> _The task_: Report each line of the records below that contains the string "Crawl".

> _Available data_:
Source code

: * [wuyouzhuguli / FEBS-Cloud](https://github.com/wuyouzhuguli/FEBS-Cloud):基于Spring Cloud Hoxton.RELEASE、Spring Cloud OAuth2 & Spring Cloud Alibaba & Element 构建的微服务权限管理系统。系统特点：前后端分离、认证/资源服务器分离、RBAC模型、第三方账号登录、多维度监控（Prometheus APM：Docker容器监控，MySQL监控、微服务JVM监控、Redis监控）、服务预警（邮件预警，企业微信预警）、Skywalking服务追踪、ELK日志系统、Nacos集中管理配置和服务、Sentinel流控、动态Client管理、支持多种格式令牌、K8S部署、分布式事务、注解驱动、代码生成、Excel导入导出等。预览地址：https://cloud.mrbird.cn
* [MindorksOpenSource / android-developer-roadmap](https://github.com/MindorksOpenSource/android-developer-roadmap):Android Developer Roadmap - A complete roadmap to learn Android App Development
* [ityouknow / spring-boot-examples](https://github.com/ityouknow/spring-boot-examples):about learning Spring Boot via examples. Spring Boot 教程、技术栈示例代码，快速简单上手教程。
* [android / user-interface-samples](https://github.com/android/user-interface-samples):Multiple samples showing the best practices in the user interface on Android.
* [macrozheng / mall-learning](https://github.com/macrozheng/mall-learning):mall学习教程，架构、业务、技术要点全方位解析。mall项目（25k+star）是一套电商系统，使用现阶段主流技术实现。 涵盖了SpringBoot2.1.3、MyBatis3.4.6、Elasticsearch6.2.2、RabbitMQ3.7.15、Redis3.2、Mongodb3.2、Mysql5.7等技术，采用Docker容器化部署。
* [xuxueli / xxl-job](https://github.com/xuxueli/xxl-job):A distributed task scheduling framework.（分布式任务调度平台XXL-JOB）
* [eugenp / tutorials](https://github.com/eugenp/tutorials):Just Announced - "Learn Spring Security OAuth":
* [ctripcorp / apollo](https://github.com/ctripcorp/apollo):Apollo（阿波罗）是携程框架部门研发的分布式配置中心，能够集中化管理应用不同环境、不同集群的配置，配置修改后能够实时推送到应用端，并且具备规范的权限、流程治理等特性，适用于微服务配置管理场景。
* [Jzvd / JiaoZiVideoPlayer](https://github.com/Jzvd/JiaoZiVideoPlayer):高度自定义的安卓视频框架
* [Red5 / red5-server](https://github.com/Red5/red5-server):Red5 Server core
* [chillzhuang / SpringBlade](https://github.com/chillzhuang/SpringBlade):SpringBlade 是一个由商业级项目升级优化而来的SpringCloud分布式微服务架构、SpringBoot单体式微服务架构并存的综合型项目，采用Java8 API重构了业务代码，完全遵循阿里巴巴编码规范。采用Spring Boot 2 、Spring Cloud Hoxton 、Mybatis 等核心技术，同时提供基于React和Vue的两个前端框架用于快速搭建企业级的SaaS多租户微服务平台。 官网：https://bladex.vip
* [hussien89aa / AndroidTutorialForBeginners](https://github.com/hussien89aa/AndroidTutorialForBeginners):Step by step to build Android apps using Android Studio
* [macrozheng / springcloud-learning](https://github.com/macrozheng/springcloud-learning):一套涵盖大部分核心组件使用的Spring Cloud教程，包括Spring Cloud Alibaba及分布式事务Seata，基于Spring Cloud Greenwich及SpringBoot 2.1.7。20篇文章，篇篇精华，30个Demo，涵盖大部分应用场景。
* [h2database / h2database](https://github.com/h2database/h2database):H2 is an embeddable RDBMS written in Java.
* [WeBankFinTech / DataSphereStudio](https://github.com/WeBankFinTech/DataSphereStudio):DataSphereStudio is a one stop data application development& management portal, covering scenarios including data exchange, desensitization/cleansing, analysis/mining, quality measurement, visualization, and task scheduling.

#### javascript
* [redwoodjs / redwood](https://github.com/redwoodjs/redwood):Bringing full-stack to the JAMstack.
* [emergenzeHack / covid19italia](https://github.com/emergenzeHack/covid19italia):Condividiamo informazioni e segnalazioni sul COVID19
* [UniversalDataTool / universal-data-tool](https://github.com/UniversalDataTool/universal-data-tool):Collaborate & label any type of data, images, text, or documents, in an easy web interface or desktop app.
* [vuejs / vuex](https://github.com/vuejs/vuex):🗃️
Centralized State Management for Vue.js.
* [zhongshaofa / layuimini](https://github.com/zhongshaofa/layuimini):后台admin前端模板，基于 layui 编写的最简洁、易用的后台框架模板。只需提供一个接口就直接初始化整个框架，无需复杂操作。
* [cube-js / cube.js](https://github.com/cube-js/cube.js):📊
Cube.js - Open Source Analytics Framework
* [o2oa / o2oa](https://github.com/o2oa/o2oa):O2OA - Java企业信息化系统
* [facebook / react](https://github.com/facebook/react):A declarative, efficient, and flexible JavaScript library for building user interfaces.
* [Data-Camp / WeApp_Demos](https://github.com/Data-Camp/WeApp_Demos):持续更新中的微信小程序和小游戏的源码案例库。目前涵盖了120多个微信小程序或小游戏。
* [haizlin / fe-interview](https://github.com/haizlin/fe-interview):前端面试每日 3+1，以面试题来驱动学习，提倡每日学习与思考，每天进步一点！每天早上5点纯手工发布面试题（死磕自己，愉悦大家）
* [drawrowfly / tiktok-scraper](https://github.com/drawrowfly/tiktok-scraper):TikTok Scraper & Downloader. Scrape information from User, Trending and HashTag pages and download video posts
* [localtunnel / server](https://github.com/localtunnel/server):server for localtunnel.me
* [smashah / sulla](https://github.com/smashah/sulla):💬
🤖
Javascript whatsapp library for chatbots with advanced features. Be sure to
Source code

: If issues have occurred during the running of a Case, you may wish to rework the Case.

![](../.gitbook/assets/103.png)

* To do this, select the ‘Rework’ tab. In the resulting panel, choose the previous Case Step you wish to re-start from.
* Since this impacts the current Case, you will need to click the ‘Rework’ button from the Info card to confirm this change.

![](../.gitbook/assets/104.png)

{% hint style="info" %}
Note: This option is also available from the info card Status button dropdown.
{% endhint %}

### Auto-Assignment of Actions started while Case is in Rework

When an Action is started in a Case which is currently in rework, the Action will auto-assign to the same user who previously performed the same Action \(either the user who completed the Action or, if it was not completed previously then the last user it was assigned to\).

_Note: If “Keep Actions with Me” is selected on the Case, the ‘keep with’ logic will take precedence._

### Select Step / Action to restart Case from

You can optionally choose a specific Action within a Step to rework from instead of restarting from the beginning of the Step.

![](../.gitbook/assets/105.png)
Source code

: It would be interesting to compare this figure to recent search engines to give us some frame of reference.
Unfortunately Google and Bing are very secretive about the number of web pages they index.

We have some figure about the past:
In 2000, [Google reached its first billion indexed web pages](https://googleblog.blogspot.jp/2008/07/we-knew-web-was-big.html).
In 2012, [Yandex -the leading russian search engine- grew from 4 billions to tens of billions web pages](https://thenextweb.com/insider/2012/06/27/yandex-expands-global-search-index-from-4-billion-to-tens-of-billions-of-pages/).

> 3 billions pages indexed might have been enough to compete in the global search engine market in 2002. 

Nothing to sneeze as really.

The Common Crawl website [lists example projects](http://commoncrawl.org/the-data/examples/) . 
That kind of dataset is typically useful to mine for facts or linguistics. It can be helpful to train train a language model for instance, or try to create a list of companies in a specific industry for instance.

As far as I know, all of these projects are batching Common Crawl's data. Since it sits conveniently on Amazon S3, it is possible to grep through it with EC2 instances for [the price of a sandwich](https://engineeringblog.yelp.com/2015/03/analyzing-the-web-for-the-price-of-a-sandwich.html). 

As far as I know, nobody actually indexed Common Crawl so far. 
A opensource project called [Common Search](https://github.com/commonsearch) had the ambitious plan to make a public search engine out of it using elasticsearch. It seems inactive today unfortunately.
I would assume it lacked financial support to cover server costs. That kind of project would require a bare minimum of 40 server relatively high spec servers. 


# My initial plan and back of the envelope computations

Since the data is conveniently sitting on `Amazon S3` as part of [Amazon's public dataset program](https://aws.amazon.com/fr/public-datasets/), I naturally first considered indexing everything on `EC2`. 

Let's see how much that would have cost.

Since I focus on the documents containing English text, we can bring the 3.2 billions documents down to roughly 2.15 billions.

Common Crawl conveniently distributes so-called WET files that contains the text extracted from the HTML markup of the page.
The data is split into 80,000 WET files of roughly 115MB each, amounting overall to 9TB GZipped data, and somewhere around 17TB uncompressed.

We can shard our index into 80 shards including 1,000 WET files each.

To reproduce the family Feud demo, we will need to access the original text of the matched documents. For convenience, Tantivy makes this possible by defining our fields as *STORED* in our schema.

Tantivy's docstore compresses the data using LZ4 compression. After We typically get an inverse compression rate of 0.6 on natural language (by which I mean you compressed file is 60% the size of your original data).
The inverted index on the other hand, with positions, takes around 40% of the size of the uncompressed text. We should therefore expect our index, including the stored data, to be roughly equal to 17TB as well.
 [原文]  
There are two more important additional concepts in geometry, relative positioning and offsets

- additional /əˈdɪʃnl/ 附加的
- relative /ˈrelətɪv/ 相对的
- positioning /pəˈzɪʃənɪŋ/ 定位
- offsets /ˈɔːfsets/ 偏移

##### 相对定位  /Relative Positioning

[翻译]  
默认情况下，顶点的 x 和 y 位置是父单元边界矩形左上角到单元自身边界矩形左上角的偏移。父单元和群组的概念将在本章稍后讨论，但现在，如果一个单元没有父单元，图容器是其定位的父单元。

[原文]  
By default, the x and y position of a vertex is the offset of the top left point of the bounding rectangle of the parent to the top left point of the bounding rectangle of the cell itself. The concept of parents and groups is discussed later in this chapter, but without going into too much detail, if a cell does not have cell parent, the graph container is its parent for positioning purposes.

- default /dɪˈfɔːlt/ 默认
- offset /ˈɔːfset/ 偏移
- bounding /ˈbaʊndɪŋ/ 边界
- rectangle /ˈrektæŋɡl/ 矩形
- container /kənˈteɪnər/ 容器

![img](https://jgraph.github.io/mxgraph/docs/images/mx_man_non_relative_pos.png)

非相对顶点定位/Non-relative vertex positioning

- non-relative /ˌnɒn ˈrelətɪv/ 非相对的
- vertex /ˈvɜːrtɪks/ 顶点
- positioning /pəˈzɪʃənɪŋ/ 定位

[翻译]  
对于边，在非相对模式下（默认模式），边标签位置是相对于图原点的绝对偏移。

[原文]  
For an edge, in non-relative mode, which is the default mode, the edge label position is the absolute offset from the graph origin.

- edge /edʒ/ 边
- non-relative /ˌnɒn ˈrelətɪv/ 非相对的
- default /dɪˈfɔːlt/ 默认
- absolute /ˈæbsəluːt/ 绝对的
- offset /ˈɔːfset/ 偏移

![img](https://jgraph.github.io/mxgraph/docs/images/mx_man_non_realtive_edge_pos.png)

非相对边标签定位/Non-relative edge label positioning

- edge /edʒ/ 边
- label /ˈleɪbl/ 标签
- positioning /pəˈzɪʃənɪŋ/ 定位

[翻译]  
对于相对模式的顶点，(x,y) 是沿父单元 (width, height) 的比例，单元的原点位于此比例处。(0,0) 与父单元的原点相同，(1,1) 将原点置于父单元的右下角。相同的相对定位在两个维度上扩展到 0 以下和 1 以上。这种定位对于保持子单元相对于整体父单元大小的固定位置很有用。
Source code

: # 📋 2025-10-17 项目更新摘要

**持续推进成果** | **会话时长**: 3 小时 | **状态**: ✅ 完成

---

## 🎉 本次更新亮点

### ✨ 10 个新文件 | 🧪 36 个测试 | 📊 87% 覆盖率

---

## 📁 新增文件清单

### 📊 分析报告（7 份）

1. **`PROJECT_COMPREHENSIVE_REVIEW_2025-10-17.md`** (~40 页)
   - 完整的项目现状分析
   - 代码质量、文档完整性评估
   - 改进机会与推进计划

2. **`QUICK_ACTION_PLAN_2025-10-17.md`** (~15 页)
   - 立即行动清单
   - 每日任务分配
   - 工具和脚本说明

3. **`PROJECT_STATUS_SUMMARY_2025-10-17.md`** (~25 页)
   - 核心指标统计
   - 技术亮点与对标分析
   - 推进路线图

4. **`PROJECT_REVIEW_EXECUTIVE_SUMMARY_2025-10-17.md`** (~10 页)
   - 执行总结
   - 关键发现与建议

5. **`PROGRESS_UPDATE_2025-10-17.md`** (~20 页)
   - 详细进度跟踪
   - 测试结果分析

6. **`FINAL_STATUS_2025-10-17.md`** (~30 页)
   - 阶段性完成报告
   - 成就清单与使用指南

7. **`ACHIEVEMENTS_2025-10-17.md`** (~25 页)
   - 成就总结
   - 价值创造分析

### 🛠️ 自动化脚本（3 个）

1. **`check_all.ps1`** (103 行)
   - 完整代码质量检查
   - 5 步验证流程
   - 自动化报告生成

> _Your solution_:
The Common Crawl website [lists example projects](http://commoncrawl.org/the-data/examples/) . 
As far as I know, all of these projects are batching Common Crawl's data. Since it sits conveniently on Amazon S3, it is possible to grep through it with EC2 instances for [the price of a sandwich](https://engineeringblog.yelp.com/2015/03/analyzing-the-web-for-the-price-of-a-sandwich.html). 
As far as I know, nobody actually indexed Common Crawl so far. 
Common Crawl conveniently distributes so-called WET files that contains the text extracted from the HTML markup of the page.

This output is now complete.